Dr Schaepman mag aanspraak maken op aller dank bij het verzamelen dezer verspreide opstellen tot een blijvend document, vooral omdat het goed is de gebeurtenissen van '70, met de stemme des getuigen, te melden voor het jorgere geslacht. Schaepman, met zijne machtige geestvermogens en zijne grondige studie van Kerk- en wereldgeschiedenis, vermeldt die feiten met tonen die zullen dreunen zoolang er eene Nederlandsche taal zal gesproken worden, en die tranen van aandoening zullen verwekken zoolang er een vonkje geestdrift voor Petrus en voor Rome zal smeulen in het hart der Nederlanders. Ktèma ers aei
Dr C.J.A.M.C.
Unsere Hochschulen und die Anforderungen des zwanzigsten Jahunderts, von A. Riedler, Kón. geh. Reg Rath und Professor Vierte Auflage, Berlin, A. Seydel, 1898. 120 bl. in folio. Een Frank 25 centiemen.
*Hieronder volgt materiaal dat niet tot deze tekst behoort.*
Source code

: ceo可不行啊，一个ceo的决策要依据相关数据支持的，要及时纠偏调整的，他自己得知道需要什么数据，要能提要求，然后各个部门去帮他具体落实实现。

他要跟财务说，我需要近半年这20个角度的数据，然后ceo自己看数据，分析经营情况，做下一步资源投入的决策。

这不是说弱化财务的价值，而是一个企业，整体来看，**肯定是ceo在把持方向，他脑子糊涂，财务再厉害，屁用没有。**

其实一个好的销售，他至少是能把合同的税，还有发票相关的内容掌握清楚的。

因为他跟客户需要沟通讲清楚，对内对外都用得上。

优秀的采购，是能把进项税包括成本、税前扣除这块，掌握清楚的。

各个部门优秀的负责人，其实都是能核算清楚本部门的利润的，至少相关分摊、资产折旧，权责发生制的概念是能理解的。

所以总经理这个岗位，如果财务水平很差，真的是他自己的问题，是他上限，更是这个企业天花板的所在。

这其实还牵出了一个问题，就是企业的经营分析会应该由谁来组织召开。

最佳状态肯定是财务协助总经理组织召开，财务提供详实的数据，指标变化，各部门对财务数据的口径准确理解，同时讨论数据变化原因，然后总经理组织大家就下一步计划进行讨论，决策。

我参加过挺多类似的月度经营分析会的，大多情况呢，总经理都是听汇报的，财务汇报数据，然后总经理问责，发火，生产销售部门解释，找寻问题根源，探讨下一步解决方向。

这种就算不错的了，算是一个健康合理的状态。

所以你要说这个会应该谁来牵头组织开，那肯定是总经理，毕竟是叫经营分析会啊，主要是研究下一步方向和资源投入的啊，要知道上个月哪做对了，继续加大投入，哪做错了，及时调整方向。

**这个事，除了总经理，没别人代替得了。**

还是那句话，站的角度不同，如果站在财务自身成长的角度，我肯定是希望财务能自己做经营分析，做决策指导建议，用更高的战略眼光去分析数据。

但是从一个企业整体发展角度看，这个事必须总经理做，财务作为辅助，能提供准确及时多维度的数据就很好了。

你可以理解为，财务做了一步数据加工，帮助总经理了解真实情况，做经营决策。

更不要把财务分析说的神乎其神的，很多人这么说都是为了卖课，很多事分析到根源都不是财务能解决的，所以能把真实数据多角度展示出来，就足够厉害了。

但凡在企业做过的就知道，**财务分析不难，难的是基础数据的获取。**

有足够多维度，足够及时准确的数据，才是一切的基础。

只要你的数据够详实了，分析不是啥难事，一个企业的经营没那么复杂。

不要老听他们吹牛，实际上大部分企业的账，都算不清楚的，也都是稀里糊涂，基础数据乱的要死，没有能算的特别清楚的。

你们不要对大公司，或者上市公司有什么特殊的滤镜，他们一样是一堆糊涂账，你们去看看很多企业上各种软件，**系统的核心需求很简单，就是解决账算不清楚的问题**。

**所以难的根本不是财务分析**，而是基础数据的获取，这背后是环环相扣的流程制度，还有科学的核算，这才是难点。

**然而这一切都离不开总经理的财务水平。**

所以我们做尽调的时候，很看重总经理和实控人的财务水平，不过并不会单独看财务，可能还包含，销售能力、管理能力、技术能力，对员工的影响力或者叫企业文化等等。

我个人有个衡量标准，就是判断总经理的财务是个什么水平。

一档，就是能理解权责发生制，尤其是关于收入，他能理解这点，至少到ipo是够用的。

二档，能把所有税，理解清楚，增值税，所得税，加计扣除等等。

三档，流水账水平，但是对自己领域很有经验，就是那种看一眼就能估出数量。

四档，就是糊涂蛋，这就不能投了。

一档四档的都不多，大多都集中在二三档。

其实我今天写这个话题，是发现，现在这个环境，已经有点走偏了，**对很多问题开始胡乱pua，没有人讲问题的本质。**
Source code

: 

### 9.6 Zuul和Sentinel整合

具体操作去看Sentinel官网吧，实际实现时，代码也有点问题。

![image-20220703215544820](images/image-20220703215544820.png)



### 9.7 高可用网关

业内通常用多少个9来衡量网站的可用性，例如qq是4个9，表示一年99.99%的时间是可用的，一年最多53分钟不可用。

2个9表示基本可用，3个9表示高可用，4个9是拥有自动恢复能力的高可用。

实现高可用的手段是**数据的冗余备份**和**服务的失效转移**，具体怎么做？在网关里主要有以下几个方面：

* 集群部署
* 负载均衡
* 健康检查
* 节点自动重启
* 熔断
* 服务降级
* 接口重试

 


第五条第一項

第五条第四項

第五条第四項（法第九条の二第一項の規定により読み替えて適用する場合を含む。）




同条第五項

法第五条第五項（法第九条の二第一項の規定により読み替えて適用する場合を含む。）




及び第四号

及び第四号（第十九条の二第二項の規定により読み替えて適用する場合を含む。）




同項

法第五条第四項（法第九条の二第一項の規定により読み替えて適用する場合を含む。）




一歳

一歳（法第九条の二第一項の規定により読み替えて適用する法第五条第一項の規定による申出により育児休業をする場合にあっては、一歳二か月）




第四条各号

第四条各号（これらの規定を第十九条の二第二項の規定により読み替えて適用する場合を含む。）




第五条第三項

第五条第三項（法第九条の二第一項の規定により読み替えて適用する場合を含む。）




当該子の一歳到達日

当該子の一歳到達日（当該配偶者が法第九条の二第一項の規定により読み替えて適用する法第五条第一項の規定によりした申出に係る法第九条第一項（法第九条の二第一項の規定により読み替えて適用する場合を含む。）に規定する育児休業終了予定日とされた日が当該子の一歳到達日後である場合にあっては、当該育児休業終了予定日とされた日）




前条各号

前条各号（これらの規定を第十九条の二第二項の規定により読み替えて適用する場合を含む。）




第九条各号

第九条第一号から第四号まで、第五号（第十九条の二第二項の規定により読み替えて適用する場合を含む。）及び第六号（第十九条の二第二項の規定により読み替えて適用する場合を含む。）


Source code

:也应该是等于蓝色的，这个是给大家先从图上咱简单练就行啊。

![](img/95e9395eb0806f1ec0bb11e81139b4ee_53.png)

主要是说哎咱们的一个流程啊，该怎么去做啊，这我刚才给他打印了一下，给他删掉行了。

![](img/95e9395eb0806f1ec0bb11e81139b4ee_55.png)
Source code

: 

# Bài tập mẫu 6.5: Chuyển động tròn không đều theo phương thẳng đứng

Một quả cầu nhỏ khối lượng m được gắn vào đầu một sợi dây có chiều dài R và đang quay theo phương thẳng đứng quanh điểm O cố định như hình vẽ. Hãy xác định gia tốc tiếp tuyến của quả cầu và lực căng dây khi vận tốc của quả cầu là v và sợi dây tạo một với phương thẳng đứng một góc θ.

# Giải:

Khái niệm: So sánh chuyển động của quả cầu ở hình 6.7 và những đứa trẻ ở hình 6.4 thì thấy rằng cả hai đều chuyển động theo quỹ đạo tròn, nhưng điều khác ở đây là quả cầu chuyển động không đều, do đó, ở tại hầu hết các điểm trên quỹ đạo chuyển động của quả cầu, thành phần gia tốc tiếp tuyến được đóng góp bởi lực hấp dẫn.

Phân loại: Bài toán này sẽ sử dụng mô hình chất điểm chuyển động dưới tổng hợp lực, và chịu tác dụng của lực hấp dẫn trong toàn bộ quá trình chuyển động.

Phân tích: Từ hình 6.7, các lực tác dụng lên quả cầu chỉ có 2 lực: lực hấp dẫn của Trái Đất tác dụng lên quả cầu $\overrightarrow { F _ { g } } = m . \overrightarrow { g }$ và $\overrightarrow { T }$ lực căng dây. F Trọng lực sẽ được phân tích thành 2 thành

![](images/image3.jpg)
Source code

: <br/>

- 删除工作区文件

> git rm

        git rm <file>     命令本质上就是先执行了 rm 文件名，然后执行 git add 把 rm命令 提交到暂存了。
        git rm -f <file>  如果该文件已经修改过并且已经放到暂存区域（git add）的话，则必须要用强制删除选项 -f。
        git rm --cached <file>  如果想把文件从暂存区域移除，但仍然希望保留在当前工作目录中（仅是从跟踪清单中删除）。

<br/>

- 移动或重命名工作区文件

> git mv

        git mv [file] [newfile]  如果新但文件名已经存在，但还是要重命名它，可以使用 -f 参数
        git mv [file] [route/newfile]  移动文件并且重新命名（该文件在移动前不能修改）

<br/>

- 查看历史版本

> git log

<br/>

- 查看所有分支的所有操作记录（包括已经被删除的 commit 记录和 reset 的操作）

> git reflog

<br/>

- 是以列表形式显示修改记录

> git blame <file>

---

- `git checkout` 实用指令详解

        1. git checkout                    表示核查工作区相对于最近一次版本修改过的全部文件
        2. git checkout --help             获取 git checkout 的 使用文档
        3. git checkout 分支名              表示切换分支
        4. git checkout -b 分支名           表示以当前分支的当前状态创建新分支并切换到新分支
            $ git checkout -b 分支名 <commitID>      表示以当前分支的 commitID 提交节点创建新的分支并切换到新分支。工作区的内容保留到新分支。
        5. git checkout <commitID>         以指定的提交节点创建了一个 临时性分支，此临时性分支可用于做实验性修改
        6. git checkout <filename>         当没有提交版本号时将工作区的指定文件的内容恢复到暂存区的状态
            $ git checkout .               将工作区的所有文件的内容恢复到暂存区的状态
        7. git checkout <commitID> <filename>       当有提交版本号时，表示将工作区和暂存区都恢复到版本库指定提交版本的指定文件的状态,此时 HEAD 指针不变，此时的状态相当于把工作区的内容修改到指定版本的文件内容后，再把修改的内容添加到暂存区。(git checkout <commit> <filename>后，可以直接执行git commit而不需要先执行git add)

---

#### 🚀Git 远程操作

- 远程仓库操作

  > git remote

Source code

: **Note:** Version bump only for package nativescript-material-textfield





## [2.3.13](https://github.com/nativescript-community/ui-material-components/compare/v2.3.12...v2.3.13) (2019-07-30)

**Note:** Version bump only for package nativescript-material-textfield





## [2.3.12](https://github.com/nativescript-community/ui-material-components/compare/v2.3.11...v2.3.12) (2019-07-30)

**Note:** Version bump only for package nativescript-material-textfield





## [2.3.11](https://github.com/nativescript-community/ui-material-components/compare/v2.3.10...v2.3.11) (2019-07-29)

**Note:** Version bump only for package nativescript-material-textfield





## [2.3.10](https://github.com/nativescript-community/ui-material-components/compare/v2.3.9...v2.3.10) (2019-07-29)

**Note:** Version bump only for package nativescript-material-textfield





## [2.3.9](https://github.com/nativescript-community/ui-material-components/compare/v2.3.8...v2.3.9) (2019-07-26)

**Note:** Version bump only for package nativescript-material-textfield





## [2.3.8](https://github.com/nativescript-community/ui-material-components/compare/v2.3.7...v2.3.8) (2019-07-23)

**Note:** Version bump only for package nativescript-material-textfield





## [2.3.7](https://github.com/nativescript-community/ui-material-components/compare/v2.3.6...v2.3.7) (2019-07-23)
Dit werk heeft van den begin af zoo grooten opgang gemaakt en de uitgevers zijn zoo bang geworden voor hunne clandisie dat verschillende, die de uitgave wilden ondernemen op 't laatste oogenblik zich ervan af hebben gemaakt. Want de hoogleeraren der hoogescholen stonden met hunne gart gereed om den aanranders van hunne monopoolwetenschappen den rug aan bloed te slaan.
Seydel nu heeft des te meer voordeel daarbij behaald. De uitgave werd drie, viermaal herhaald en ten laatste in driemaal het gewone getal exemplaren.
De oude inrichting der hoogescholen, met hare pruikerige vakken, heeft zich overleefd, zegt de schrijver. Hare wetenschap is volstrekt niet meer voldoende voor de eischen van den tegenwoordigen tijd. Dat ziet men wel aan het toenemen der ‘technische’ scholen. Daarom zijn er in het Oosten van Pruisen niet minder dan zeven steden, welke naar het bezit eener ‘technische Hochschule’ streven.
Algemeen wordt gevoeld dat de groote uitbreiding welke zekere speciale wetenschappen aan de hoogescholen verkregen hebben, aan de algemeene studie, niet gunstig is; waarbij ons het woord in de gedachte komt, wat aan J.J. Rousseau in den mond wordt gelegd:
‘A nous former bel et bien
l'Université n'entend rien’.
De technische wetenschappen worden door Riedler als inleiding der natuurwetenschappen en als grondslag der moderne volksbeschaving aanbevolen. De schrijver beweert, dat de houding der tegenstrevers van het fabriekwezen in tegenstrijd is met de eischen der hedendaagsche beschaving. Met veel nadruk wordt aangetoond, dat het ingenieurswerk tot de edelste geestontwikkeling leidt. Uit deze algemeene beschouwingen wil de schrijver bewijzen, hoe noodzakelijk het is dat de hoogescholen van verschillenden aard in eene algemeene hoogeschool zouden moeten overgaan, waarvan het eerste grondbeginsel de natuurwetenschappen zouden zijn. De schoone kunsten konden op deze wijze in dergelijke hoogescholen eene gevoeglijke plaats innemen.
| |
| |
De schrijver beweert geene moeilijkheden te kennen voor het verwezenlijken dezer centralisatie; wanneer echter deze mochten bestaan, dan meent hij ze door grondige bewijzen uit den weg te kunnen ruimen.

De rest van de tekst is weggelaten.